Parecía no abastecerse nunca ¿Qué había un suculento potaje de judías pintas? Él probaba del caldero ¿Qué una buena cazuela de pescado era lo que ese día la abuela había apartado del fuego? Él quitaba la tapa y se las arreglaba para comer algo. Una vez, la abuela colgó una sama de pescado salado de un clavo que estaba pegado a la pared. No sé cómo se las ingenió, a semejante altura, para arrancarle un buen cacho. A lo último que se atrevió fue a volcar la cafetera para sorber el buche de café que quedaba en el fondo. No respetaba ni olla, ni lugar, ni suculencia.

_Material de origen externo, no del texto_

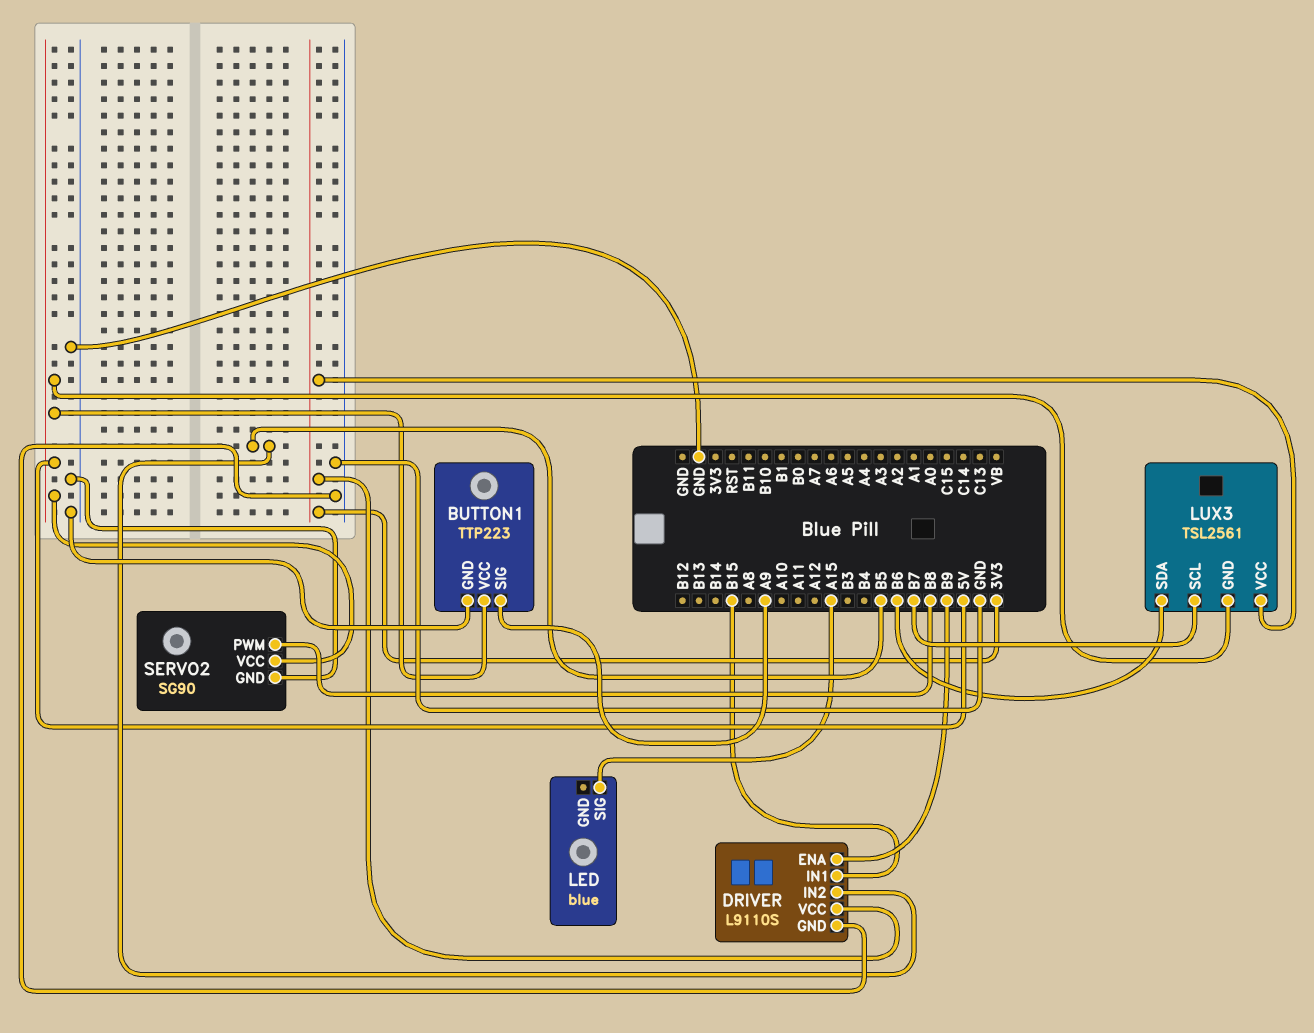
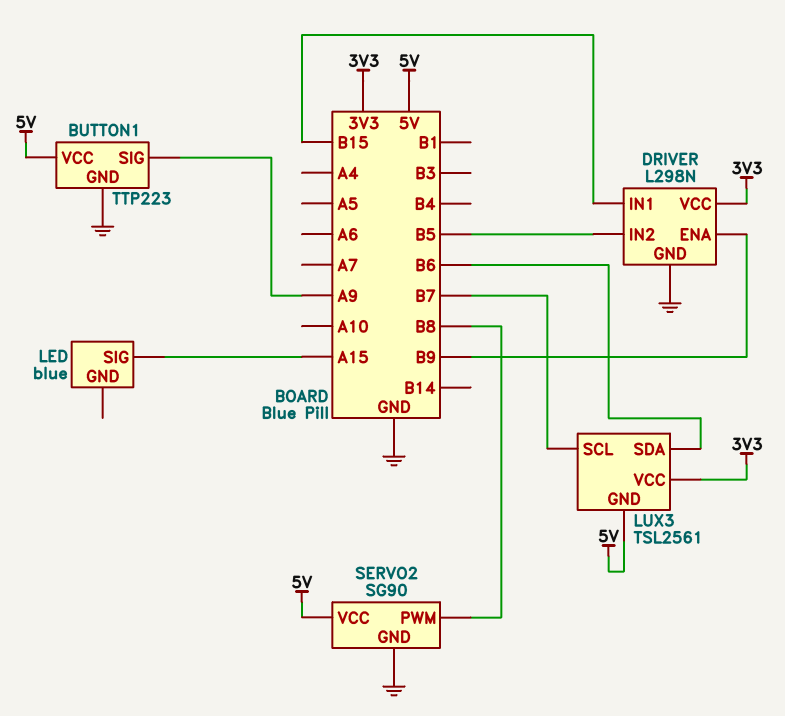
DRIVER: L9110S -> L298N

Por aquella Navidad andaba la abuela preocupada porque el guiso llegara íntegro a la mesa. Lo acechaba cada vez que podía, pero en un descuido lo vio caminando a gatas con algo en sus fauces escabulléndose astutamente hasta la huerta. Sigiloso él. Sigilosa la abuela que no dudó en coger un tronco de brezo propinándole un firme estacazo, dejándole tieso al momento.
En la Nochebuena todos participaron de la alegría del festín menos el gato pardo que fue el primero en destapar la olla y probar el baifito en salmorejo.